Troubeshooting Linux Server Performance issues

System Admins used to get the complaints that the servers are responding slow and low performance. One of the important reason for this is your server might be heavily loaded.Means overloaded.

How do you troubleshoot these server performance issues in Linux?

There can be a number of reasons for high load on the server such as,

Inadequate RAM/CPU
Slower Hard disk drives
Unoptimized software applications / Modules

In this article, I am going to explain you to identify what's the bottleneck and where do you need to focus on.

1) First, Lets check the server Load:

First let us look at the server load. You can probably execute the "uptime" command to find out what's the current load, but "top" command is better one. Top command helps you identify how many CPUs are being reported and You should be able to see something like cpu00, cpu01, etc.

A load of ~1 for each CPU is reasonable. More 1 for each CPU indicates that processes are waiting on resources like CPU, Memory or IO. The higher value shows that more process are in queue for resources and indicates that your server is heavily loaded. For example, you're fine if the load's 7.80 if you have 8 CPUs.

Another thing to consider while looking at the load via uptime or top, is to understand what it shows.

15:33:35 up 180 days, 5:17, 6 users, load average: 8.76, 6.77, 5.42

The first part (8.76) shows the load average in the last 5 mins, while the second (6.77) and third (5.42) shows averages of 10 and 15 mins respectively. It's probably a spike here, lets look further.

Are you OK about your server is load? sometimes servers are able to handle much more load than the load shown. The load averages aren't so accurate after all and cannot always be the ultimate deciding factor. Move ahead if your loads are something to worry over.

Note: If have a P4 CPU having HT technology will be reported as 2 CPUs in Top, even if you know your server has one Physical CPU. For example: on a 4HT Physical CPU server, the Top reports it as 8 CPU

2) Check for RAM Memory:

Note: Perform the checks multiple times, to reach a fine conclusion.

# free -m

The output should look similar to this:

# free -m

total used free shared buffers cached

Mem: 1963 1912 50 0 28 906

-/+ buffers/cache: 978 985

Swap: 1027 157 869

Look at the output. Don't panic that almost all the RAM is used up. Have a look at the buffers/cache that says "985" MB of RAM is still free in buffers. As long as you have enough memory in the buffers, and your server is not using much swap, you're pretty fine on RAM.

Whenever Server does not have enough Memory to keep all the Application processes and data, the server starts to use SWAP, which is part of your disk mapped as memory. But it is comparatively very slow and can further slower down your system. Keep in mind, higher SWAP usage, slow down your system.

At least 200MB available in buffers and not more than 200MB swap usage is Good.

If you find, RAM is the issue, look at Top output for which application process is using more memory.

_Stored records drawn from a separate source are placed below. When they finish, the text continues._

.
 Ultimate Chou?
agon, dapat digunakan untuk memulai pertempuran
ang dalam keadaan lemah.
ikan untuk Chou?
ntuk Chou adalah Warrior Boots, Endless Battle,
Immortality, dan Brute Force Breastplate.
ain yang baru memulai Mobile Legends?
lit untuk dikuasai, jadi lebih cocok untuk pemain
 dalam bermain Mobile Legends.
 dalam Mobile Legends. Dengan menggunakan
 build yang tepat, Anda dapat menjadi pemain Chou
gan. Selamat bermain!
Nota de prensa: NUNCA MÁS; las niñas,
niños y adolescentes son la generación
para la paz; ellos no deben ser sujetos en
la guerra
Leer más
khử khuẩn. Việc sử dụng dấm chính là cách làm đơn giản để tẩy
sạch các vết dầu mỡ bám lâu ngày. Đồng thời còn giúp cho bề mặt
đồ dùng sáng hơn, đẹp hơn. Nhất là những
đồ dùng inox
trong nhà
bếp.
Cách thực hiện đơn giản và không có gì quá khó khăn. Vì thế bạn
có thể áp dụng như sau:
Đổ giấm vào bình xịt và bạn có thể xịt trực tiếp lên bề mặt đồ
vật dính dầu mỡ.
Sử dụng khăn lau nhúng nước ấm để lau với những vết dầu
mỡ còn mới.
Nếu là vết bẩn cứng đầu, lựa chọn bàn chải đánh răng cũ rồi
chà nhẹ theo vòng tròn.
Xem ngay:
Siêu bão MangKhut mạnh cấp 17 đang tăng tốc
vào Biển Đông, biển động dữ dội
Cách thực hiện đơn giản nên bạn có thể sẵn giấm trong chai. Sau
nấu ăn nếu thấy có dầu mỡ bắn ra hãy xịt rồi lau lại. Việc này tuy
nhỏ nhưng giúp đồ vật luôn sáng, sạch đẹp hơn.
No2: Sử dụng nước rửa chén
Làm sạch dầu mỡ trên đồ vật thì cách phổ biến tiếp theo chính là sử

If your application is taking more memory then you should probably look into optimizations on your Application and its related scripts.

Alternatively, you can increase the RAM as well.

3) Check if I/O (input/output) usage is excessive

If there are too many read/write requests on a single hard disk drive, it will become slow and you'll have to upgrade it to a faster drive (with more RPM and cache). The alternate option is splitting the load onto multiple drives by spreading the data by using RAID. To identify, if your I/O issues:

# top

Read the output under "iowait" section (In some cases %wa), for each CPU. In ideal situations, it should be near to 0%. If you see higher value here, sometimes at time of a load spike, consider rechecking these values multiple times to reach a fine conclusion. Anything above 15% is bad. Next, you can check the speed of your hard disk drive to see if it's really lagging:

Try "df -h" command to check which is the drive that your data/Filesystem resides on.

# hdparm -Tt /dev/sda

The output:

/dev/sda:

Timing cached reads: 1484 MB in 2.01 seconds = 739.00 MB/sec

Timing buffered disk reads: 62 MB in 3.00 seconds = 20.66 MB/sec

It was awesome at the buffer-cache reads, most probably because of the disk's onboard cache, however, buffered disk reads is just at 20.66 MB / sec. Anything below 25MB is something you should worry about.

4) Check the CPU consumption:

# top

Check the top output to find out if you're using too much CPU power. You should be looking the value under idle besides each CPU entry. Anything below 45% is something you should really worry about. Look for %sy, %us, %id, %wa values as well as a next step. In the Top output you can determine which process is using higher CPU.

In the example, the problem was with the I/O usage and hard disk slow. we need to upgrade the disk to a faster drive or implement RAID kind of solution.

Troubleshooting process can never be complete in one article and No article can feed you everything which need to reach up to expert level. You need to keep learning.

Hope this helps..! Happy Troubleshooting..!